DESCRIPTION OF THE TASK: Retype the listing exactly; omit pictures.

EXCERPTED RECORDS:
----------
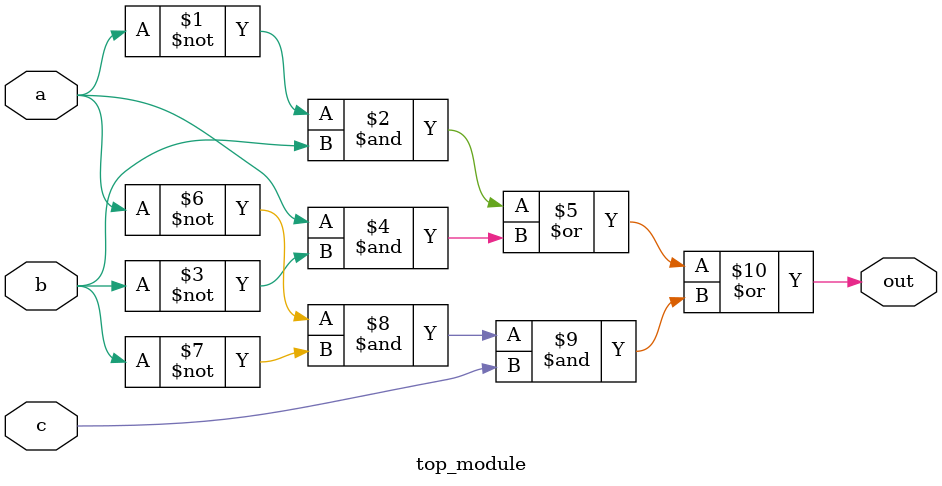
<source format=sv>
module top_module(
    input a, 
    input b,
    input c,
    output out
);

assign out = (~a & b) | (a & ~b) | (~a & ~b & c);

endmodule

</source>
----------
TASK ANSWER:
<source format=sv>
module top_module(
    input a, 
    input b,
    input c,
    output out
);

assign out = (~a & b) | (a & ~b) | (~a & ~b & c);

endmodule

</source>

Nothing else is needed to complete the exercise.